» **Text under study**
+++
Wednesday, June 06, 2007

The elusiveness of now

I walk across a pasture in the foothills of the North Georgia mountains. The grass has been mowed, maybe a week or more ago, for it is thick under my feet. The yellowed cuttings lie across the green grass below. Fescue, mostly, with some clover and bermuda mixed in.

It's about one o'clock in the afternoon. A warm sun heats my arms, my face, as I climb up a hill, unlock a gate, then make my way carefully down the hill on the other side of the fence. In spite of a light breeze, I begin to perspire. And as I walk, I ponder the elusiveness of "now." It's here for a moment, and then it's gone. I anticipate, then it's now, then it's past. Step after step. At the bottom of the hill, I turn left and begin walking across the pasture toward a stand of trees that mark the distant fenceline. I can see a spot of freshly turned red clay. It's dry, thanks to a long drought in this part of the state.


When I reach the fresh red clay, I stop. I put down the tote bag I've been carrying. It contains a small leatherbound book and a box of Kleenex.


There are three separate parts to this bare ground. One is hard packed. It's been here awhile. One is fresher. But the one closest to me is new, fresh crumbling earth. The tears roll down my face. I have an insane urge to dig in the clay with my hands until I find what is underneath it. But I don't.


Cinder, my beloved companion on life's trail for the last twenty years, almost twenty-one, is buried here, in this freshly turned North Georgia red clay. And a part of me is buried with him. A huge chunk of who I am is gone. The elusiveness of now. Where did those twenty years go?


And how many hours did I spend brushing that Georgia red clay out of his coat and shampooing it off him when brushes failed? He did so love to roll in it!
+++
» **Data**

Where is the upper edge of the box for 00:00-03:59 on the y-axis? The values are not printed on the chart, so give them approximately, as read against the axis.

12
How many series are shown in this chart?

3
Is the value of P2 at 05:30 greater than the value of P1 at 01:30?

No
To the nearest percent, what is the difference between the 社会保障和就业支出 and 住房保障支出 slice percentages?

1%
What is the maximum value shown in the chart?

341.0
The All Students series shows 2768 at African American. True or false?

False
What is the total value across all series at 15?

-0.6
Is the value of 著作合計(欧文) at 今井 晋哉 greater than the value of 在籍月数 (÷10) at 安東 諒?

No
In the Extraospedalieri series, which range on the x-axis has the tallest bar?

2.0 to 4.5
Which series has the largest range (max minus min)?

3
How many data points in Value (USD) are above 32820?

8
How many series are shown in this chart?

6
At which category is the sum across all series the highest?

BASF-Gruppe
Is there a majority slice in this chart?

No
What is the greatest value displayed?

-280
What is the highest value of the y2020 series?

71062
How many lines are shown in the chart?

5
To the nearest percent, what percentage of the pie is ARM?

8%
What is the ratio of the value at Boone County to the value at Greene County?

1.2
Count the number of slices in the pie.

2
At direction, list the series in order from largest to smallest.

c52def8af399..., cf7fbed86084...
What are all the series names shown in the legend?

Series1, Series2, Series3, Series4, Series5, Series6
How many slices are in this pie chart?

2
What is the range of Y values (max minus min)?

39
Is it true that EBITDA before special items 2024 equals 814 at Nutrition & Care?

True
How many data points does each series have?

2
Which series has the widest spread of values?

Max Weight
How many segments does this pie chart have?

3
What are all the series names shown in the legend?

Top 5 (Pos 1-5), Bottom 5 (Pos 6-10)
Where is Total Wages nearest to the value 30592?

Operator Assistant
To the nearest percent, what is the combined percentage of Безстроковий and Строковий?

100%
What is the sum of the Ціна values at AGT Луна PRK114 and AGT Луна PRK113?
+++
» **Tasks**
[1] From the blog post about Cinder's grave, extract the passage from "There are three" to "twenty years go?".
[2] In the blog post about Cinder's grave, what is in the tote bag the writer carries across the pasture?
[3] Carry on the blog post about Cinder's grave from its last sentence.

» **Exercise responses**
[1]
There are three separate parts to this bare ground. One is hard packed. It's been here awhile. One is fresher. But the one closest to me is new, fresh crumbling earth. The tears roll down my face. I have an insane urge to dig in the clay with my hands until I find what is underneath it. But I don't.


Cinder, my beloved companion on life's trail for the last twenty years, almost twenty-one, is buried here, in this freshly turned North Georgia red clay. And a part of me is buried with him. A huge chunk of who I am is gone. The elusiveness of now. Where did those twenty years go?

[2] A small leatherbound book and a box of Kleenex.

[3]
I am glad I brought him back here to spend his last years, and I am glad that he is buried here, where he spent so much of his life. He never grazed in this pasture, but he would have enjoyed it. It's a lovely spot, a place where a human being wouldn't mind being buried. He lies next to Sweet Talk, a mare from the farm who died about seven weeks before he did, and Chrissy, a fifty-year-old pony who died around Easter a year ago.


Someone, probably Sweet Talk's owner, laid a stone on top of her grave with words engraved on it that went something like this: "If tears could build a stairway, and memories a lane, I'd go right up to heaven, and bring you back again." Sweet Talk's owner couldn't bear to come out when the vet came to put her down. I was in New Orleans when Cinder died, but I don't think I could have watched it either.


I pulled out the slim black leather book. "I lift up my eyes to the hills -- from where will my help come? My help comes from the Lord, who made heaven and earth." Psalm 121.


Accept, O Lord, I humbly pray, a foal of your own herd, a horse of your own barn, a creature of your own creation.

1 comment:

....J.Michael Robertson said...

It surprises me how less complicated grief for animals is than grief for people. I don't have time to work out something profound on the point -- a couple more lifetimes might be required for that -- but gratitude for the affection one receives from a companion animal certainly seems simple and clear. It's something I've never second guessed. Thanks for providing so tangible a setting.